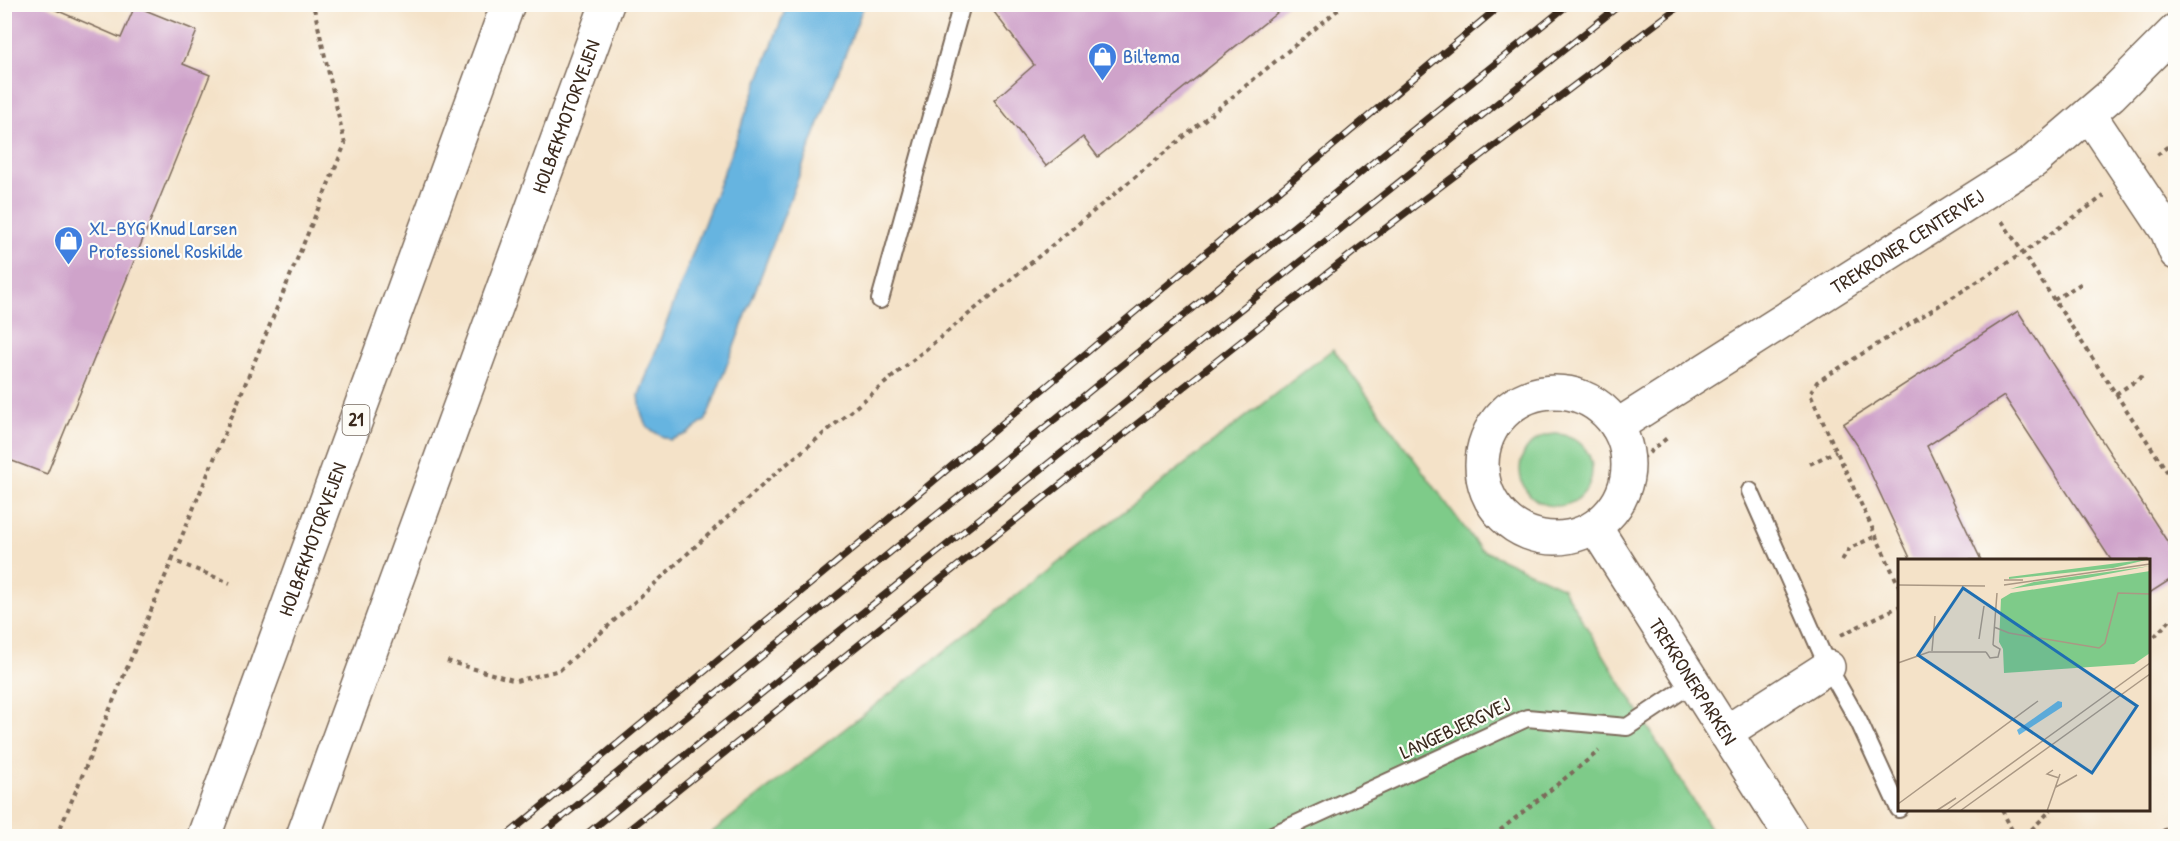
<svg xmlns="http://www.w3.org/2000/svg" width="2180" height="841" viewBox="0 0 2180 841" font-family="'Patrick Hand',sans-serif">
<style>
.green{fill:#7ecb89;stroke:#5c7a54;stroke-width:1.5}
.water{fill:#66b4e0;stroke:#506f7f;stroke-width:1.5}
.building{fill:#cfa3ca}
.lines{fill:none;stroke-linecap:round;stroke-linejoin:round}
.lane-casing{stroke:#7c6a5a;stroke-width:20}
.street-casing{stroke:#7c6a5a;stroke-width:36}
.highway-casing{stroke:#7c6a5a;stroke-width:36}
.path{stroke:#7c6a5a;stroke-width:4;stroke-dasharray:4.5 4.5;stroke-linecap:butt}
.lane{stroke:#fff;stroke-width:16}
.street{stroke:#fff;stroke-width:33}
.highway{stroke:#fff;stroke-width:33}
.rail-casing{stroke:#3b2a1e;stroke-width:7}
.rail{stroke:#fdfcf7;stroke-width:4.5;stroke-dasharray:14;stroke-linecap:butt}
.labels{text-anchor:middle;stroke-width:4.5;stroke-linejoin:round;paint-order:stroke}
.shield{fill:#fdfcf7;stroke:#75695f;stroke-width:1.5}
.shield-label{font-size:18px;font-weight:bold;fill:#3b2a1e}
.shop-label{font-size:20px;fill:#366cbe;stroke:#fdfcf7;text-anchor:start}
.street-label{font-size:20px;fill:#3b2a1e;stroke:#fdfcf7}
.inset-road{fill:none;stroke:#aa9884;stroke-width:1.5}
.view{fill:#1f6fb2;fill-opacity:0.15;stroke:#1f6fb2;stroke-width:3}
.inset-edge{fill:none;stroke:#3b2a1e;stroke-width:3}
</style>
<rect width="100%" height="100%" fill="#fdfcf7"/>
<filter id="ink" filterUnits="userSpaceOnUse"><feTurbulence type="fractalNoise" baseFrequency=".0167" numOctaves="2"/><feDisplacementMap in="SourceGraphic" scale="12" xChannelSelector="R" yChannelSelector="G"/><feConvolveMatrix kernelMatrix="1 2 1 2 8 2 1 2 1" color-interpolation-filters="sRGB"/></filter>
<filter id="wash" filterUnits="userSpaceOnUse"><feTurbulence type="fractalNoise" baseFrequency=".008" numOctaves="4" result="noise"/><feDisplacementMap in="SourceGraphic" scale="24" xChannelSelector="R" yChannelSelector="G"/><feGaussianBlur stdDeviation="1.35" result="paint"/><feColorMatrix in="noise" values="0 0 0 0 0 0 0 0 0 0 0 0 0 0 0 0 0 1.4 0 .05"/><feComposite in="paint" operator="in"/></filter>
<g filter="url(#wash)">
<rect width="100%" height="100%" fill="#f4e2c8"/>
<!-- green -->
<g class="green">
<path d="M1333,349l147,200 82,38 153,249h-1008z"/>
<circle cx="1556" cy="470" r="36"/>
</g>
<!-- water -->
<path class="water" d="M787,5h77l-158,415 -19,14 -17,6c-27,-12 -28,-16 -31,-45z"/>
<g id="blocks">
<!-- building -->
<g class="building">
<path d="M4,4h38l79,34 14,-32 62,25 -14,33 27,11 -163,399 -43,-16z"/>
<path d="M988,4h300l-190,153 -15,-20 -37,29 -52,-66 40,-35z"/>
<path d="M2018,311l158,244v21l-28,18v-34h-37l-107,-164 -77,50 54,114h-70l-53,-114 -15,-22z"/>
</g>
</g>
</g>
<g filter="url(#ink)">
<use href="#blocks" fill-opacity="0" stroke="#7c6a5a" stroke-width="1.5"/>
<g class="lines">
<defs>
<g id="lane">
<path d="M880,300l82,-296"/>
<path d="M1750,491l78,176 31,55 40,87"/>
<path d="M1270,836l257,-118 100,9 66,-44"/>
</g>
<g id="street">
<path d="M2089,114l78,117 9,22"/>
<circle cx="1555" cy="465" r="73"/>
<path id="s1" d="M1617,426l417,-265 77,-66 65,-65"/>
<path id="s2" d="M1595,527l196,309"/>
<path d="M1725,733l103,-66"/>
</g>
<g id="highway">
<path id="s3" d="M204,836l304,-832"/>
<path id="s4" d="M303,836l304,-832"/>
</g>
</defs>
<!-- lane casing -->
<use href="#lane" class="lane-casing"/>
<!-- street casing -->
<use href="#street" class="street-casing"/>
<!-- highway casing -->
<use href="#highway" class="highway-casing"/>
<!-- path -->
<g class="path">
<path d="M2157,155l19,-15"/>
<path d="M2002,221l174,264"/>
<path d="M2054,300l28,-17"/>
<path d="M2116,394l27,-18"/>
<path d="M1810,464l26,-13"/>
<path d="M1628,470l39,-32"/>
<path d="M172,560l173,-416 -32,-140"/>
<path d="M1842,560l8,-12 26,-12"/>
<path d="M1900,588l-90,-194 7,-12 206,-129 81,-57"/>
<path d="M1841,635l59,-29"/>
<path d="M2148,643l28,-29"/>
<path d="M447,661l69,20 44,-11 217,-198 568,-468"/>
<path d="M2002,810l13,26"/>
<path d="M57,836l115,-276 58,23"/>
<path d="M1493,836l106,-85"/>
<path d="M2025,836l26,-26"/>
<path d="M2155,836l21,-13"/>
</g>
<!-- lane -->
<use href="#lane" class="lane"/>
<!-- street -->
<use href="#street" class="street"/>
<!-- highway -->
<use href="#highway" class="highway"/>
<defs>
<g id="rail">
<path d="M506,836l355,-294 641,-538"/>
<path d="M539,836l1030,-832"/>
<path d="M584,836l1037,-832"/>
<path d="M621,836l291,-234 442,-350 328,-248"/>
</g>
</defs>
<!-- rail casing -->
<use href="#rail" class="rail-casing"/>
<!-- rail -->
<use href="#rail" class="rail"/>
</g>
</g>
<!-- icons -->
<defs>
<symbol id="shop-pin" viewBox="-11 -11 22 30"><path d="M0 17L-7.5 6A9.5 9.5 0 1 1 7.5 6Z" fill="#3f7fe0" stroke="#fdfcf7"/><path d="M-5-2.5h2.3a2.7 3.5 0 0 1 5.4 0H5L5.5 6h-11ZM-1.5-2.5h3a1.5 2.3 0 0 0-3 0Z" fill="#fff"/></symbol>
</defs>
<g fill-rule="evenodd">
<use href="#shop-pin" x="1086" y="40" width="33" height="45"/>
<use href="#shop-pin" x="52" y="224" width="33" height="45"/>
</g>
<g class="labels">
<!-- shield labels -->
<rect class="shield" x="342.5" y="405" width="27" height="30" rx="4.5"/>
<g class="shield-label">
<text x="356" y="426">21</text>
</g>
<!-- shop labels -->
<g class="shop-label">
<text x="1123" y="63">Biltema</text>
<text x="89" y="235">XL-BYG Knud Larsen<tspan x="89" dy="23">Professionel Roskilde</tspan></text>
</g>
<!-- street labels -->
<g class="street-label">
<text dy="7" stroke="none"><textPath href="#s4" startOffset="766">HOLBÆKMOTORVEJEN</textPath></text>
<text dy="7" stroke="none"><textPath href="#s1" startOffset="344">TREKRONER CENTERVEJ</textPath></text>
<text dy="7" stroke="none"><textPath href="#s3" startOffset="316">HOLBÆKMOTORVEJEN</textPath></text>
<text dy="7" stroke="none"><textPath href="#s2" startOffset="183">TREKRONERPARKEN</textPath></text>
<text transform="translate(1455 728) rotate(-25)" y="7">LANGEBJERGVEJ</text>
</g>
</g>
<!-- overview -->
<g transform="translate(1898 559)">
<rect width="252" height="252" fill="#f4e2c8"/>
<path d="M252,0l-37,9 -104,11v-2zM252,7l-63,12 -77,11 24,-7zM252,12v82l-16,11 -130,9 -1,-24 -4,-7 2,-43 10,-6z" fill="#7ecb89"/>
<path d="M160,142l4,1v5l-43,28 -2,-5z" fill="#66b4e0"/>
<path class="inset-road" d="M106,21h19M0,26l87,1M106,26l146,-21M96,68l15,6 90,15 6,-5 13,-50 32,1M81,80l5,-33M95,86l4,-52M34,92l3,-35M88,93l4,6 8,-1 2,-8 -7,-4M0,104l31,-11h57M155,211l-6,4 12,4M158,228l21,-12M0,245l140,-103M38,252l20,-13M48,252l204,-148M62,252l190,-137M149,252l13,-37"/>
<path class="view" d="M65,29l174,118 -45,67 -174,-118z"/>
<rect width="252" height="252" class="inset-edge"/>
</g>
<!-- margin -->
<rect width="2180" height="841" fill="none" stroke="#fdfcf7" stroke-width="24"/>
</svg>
==
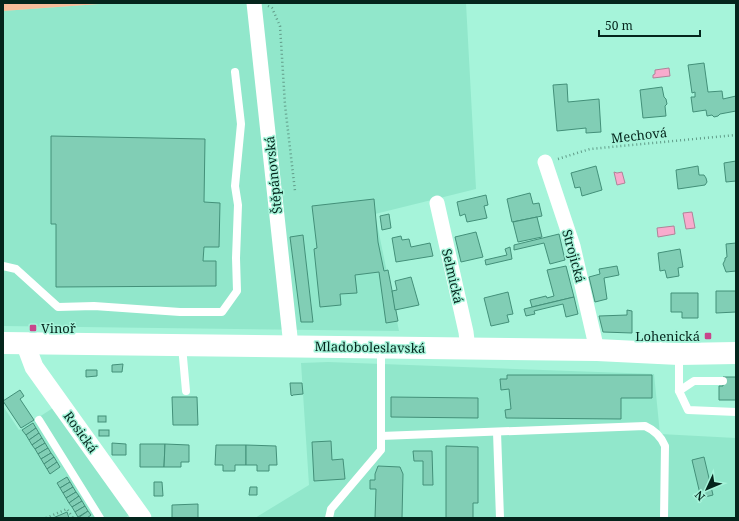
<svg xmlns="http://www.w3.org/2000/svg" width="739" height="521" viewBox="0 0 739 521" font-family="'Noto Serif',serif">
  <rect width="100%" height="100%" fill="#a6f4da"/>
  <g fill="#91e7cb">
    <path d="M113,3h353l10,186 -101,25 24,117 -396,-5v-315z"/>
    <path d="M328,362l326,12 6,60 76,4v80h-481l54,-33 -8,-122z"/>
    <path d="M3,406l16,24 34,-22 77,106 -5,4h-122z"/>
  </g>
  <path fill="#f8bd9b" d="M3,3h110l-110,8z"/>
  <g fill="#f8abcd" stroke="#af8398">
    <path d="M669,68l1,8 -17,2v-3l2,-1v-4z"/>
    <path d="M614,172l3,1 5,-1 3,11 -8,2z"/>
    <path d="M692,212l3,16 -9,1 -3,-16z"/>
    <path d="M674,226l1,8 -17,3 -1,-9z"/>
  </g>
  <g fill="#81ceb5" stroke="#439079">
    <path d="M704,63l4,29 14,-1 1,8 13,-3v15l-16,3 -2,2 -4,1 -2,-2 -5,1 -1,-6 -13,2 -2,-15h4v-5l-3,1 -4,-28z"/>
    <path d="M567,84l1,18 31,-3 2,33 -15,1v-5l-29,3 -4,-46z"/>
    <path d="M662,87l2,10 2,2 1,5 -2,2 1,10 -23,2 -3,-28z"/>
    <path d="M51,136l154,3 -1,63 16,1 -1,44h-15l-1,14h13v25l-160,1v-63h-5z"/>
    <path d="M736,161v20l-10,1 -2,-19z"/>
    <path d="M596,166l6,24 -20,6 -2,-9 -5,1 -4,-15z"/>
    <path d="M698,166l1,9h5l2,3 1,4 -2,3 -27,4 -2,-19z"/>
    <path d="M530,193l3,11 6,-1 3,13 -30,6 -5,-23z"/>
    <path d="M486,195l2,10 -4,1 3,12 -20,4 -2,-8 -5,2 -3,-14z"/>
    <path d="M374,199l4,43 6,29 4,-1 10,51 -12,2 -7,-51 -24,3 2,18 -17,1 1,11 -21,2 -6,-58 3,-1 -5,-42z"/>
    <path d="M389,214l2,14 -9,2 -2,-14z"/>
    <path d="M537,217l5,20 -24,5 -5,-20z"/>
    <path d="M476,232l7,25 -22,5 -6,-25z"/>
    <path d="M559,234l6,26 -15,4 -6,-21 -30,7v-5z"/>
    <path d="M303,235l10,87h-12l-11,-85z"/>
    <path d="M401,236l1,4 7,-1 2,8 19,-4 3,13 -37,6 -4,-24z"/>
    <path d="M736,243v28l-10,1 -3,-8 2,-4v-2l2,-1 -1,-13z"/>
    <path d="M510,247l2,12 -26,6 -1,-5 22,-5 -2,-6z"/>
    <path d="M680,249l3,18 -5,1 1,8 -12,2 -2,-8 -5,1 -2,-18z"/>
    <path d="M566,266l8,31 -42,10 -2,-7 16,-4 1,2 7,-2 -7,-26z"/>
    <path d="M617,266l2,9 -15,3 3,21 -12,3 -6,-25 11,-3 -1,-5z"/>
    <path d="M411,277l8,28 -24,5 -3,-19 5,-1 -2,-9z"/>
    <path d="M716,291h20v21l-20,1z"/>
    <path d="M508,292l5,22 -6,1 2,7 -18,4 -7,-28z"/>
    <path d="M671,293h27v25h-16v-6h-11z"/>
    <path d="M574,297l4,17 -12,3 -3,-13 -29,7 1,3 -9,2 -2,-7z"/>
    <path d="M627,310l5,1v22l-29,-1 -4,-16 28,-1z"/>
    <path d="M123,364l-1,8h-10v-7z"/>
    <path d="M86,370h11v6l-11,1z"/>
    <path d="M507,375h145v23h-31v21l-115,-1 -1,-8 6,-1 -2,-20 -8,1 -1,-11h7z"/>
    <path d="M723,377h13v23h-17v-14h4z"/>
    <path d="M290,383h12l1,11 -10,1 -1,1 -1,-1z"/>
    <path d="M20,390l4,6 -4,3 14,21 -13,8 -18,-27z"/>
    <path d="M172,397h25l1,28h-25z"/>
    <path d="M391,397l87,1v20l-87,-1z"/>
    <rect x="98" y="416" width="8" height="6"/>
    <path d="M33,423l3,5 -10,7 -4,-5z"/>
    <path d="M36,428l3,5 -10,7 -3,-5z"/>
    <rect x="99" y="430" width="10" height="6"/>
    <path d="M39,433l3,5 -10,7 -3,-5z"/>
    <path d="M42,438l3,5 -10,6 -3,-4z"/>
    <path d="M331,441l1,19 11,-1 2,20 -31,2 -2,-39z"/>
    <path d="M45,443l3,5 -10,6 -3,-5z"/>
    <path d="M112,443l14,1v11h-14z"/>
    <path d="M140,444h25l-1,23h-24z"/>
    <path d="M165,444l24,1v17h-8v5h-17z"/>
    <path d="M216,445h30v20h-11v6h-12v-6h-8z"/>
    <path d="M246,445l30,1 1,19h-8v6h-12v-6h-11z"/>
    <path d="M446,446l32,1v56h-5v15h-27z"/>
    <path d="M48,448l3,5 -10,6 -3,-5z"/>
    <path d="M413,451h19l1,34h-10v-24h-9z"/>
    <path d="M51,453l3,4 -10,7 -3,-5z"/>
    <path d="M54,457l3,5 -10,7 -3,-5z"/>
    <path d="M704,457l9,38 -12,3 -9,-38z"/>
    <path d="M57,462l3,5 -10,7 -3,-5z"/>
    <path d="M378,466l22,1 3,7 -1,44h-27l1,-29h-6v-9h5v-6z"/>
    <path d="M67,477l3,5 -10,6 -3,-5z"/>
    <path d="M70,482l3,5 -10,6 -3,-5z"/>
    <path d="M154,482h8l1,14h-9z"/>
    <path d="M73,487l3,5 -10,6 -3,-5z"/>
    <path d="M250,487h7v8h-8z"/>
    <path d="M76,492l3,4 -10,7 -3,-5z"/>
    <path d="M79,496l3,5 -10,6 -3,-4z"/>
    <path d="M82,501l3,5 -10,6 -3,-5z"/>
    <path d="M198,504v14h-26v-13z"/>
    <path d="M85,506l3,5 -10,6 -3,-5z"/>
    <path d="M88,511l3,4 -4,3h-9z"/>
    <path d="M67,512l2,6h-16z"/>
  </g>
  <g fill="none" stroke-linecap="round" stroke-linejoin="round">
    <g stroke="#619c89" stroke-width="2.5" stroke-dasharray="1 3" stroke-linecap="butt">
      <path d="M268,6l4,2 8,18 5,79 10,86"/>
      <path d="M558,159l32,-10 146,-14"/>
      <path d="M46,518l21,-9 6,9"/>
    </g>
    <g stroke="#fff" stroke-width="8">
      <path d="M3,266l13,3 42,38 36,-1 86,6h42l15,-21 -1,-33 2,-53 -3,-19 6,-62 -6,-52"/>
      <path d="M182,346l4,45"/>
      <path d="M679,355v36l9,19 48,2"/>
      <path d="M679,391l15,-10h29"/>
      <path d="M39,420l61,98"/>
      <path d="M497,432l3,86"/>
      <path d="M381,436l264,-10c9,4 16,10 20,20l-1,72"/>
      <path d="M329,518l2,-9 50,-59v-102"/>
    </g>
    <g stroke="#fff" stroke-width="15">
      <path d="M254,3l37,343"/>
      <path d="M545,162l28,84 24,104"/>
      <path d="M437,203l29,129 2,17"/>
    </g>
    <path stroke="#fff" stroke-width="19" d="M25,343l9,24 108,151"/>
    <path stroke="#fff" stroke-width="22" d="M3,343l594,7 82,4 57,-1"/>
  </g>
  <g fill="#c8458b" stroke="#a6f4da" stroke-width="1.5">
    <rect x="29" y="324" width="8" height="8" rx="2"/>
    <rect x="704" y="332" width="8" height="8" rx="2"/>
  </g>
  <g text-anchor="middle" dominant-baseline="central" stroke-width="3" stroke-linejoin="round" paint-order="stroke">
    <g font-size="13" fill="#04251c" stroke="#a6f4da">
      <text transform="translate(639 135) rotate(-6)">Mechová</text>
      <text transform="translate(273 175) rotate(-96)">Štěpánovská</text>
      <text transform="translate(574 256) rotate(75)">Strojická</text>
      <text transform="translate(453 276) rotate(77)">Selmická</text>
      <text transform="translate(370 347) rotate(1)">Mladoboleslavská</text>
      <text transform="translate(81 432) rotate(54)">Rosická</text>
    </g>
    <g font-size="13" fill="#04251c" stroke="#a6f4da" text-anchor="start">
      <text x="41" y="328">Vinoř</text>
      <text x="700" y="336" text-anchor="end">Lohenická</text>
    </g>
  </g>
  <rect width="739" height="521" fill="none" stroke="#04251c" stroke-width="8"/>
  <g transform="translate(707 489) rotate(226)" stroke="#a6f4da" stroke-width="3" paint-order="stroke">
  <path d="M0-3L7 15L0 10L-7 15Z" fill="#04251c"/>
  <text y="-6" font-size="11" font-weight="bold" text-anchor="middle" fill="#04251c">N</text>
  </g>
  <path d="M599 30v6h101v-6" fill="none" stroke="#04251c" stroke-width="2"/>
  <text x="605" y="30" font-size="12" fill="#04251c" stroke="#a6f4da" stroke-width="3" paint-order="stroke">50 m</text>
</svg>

### Problem to work on
Go through the entries and copy each line holding the string "userSpaceOnUse".

### Written response
<filter id="ink" filterUnits="userSpaceOnUse"><feTurbulence type="fractalNoise" baseFrequency=".0167" numOctaves="2"/><feDisplacementMap in="SourceGraphic" scale="12" xChannelSelector="R" yChannelSelector="G"/><feConvolveMatrix kernelMatrix="1 2 1 2 8 2 1 2 1" color-interpolation-filters="sRGB"/></filter>
<filter id="wash" filterUnits="userSpaceOnUse"><feTurbulence type="fractalNoise" baseFrequency=".008" numOctaves="4" result="noise"/><feDisplacementMap in="SourceGraphic" scale="24" xChannelSelector="R" yChannelSelector="G"/><feGaussianBlur stdDeviation="1.35" result="paint"/><feColorMatrix in="noise" values="0 0 0 0 0 0 0 0 0 0 0 0 0 0 0 0 0 1.4 0 .05"/><feComposite in="paint" operator="in"/></filter>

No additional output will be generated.